Task brief:
Scan the material below for "книг", then return each line that contains it.

»»

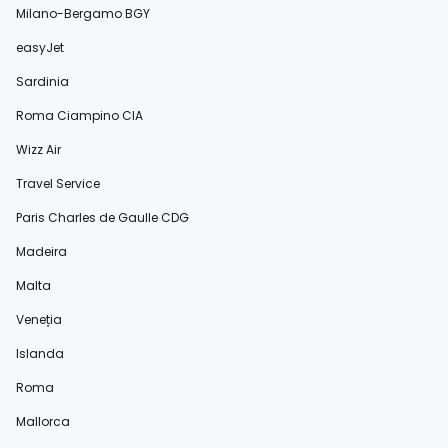
Milano-Bergamo BGY
easyJet
Sardinia
Roma Ciampino CIA
Wizz Air
Travel Service
Paris Charles de Gaulle CDG
Madeira
Malta
Veneția
Islanda
Roma
Mallorca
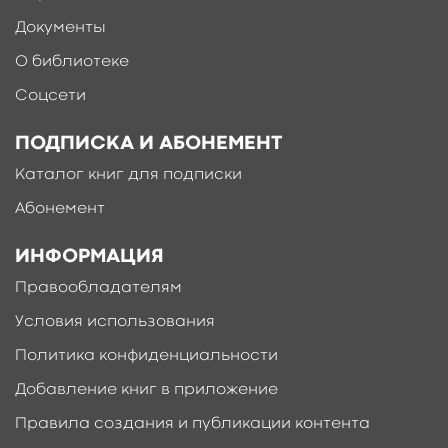
Документы
О библиотеке
Соцсети
ПОДПИСКА И АБОНЕМЕНТ
Каталог книг для подписки
Абонемент
ИНФОРМАЦИЯ
Правообладателям
Условия использования
Политика конфиденциальности
Добавление книг в приложение
Правила создания и публикации контента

««

Answer space:
Каталог книг для подписки
Добавление книг в приложение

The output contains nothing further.